The reply to the records below should contain exactly the lines from the line with "Lexmark Parts for Printers" through the line with "should try to", and nothing besides.

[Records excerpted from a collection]
=-=-=-=-=
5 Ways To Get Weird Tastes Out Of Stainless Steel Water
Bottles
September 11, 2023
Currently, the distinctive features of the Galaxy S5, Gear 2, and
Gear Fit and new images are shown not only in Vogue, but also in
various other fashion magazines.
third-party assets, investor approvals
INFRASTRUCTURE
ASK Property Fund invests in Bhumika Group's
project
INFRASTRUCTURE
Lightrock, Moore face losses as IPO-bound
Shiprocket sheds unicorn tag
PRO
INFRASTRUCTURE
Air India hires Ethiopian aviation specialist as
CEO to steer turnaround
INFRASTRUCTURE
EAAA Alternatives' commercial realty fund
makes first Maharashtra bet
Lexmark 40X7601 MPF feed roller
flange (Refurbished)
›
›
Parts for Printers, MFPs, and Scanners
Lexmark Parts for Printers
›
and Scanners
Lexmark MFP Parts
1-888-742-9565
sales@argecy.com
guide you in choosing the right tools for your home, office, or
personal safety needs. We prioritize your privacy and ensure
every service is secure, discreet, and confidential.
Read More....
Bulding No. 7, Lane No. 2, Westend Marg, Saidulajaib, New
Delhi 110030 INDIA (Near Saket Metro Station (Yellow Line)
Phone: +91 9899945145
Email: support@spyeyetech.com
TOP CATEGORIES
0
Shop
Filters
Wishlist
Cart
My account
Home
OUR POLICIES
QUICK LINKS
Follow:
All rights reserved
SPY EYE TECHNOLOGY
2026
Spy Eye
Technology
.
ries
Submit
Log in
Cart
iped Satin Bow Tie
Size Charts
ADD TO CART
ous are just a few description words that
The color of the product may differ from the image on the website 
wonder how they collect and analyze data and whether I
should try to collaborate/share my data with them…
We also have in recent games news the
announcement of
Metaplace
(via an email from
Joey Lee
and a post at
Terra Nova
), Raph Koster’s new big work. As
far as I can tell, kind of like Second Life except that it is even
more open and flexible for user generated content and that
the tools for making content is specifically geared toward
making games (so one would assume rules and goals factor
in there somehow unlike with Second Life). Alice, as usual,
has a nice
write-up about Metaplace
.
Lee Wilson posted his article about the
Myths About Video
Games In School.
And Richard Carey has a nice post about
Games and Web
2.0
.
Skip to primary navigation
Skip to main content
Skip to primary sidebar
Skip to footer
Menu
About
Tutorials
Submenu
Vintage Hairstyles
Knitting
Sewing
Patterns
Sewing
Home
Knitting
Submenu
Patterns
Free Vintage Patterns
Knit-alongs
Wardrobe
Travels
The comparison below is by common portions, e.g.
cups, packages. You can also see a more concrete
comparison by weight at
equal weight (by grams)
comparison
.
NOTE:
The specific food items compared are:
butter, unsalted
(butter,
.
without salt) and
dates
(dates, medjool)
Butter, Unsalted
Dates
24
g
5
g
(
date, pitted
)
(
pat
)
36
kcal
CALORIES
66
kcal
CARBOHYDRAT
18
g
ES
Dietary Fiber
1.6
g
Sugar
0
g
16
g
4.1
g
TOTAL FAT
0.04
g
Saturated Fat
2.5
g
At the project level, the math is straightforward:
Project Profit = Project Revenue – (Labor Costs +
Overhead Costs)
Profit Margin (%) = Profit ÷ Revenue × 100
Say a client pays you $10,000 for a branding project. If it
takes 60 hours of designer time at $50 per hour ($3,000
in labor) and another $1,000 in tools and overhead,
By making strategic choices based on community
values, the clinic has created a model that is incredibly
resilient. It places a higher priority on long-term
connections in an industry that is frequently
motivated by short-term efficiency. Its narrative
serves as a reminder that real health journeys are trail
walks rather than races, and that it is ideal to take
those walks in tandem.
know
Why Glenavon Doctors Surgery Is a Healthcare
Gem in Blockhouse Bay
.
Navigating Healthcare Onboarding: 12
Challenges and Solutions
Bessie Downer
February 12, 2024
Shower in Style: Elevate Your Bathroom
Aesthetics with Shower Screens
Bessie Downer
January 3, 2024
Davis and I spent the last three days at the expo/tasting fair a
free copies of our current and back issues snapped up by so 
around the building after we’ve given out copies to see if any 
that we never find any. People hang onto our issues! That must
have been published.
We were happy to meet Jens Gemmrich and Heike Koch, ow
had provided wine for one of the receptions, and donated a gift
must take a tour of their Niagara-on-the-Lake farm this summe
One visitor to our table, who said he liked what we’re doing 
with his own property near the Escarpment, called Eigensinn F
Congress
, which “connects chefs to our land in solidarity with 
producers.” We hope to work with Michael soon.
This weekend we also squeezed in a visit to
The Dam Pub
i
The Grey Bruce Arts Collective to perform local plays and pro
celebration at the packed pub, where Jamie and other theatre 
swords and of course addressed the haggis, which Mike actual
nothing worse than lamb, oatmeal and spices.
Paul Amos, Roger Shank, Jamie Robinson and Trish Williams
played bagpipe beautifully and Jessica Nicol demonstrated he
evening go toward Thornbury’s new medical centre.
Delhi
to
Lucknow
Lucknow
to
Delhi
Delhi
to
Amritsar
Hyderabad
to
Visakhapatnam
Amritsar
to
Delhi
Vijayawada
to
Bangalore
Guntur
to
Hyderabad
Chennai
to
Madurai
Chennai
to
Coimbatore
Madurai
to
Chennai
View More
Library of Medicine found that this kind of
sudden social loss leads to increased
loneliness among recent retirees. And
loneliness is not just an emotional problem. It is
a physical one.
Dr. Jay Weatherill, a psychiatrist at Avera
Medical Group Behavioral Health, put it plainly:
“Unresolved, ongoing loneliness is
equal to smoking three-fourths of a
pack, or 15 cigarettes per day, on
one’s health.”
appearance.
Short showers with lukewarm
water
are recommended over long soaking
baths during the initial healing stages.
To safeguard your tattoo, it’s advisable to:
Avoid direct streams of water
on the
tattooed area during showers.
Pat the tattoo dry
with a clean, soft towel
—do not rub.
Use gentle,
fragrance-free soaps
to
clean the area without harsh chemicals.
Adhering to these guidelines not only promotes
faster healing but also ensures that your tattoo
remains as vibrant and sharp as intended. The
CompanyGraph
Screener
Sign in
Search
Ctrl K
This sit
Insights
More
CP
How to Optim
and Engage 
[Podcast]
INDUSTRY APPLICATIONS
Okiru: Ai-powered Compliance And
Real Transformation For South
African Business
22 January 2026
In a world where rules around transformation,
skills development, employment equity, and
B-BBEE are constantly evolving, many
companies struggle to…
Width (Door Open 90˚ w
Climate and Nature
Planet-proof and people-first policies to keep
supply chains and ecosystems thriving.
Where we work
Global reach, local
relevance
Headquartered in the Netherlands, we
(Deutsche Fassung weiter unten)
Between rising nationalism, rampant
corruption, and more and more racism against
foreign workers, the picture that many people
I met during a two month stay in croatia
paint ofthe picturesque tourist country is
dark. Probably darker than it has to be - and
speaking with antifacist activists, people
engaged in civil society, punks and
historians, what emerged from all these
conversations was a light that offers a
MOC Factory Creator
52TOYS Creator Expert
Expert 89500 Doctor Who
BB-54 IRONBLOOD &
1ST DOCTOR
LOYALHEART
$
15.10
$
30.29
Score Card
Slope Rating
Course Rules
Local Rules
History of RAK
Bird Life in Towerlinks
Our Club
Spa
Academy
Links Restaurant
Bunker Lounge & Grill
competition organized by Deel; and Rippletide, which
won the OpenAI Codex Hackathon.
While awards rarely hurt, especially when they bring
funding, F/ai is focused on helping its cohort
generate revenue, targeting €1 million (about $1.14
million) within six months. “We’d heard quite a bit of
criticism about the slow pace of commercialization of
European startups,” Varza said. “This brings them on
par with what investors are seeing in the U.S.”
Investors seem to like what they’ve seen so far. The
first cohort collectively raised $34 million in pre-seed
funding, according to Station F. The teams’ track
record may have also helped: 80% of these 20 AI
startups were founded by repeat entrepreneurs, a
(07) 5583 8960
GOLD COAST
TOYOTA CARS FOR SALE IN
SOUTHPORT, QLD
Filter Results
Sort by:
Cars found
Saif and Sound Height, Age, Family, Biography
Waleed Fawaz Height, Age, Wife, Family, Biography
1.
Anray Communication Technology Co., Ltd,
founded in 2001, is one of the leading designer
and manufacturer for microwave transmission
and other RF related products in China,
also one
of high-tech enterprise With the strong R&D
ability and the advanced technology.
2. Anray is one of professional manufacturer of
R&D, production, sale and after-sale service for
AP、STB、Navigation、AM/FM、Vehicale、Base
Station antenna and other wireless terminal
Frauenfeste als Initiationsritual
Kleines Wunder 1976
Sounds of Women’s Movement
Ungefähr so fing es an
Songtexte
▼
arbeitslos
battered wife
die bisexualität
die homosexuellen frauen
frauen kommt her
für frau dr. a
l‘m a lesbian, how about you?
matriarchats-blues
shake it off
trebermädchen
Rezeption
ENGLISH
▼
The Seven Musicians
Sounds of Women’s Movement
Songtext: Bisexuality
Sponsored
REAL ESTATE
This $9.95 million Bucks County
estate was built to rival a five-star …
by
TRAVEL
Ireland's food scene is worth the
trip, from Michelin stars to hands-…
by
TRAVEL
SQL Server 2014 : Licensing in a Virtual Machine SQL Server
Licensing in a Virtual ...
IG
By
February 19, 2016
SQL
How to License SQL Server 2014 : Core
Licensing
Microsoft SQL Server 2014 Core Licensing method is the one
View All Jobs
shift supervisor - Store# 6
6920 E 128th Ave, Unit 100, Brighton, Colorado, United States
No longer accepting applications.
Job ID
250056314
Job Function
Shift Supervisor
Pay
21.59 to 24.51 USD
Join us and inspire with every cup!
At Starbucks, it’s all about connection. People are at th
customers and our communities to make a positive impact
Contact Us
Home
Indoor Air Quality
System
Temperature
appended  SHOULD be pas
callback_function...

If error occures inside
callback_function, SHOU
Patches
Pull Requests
=-=-=-=-=
Written solution:
Lexmark Parts for Printers
›
and Scanners
Lexmark MFP Parts
1-888-742-9565
sales@argecy.com
guide you in choosing the right tools for your home, office, or
personal safety needs. We prioritize your privacy and ensure
every service is secure, discreet, and confidential.
Read More....
Bulding No. 7, Lane No. 2, Westend Marg, Saidulajaib, New
Delhi 110030 INDIA (Near Saket Metro Station (Yellow Line)
Phone: +91 9899945145
Email: support@spyeyetech.com
TOP CATEGORIES
0
Shop
Filters
Wishlist
Cart
My account
Home
OUR POLICIES
QUICK LINKS
Follow:
All rights reserved
SPY EYE TECHNOLOGY
2026
Spy Eye
Technology
.
ries
Submit
Log in
Cart
iped Satin Bow Tie
Size Charts
ADD TO CART
ous are just a few description words that
The color of the product may differ from the image on the website 
wonder how they collect and analyze data and whether I
should try to collaborate/share my data with them…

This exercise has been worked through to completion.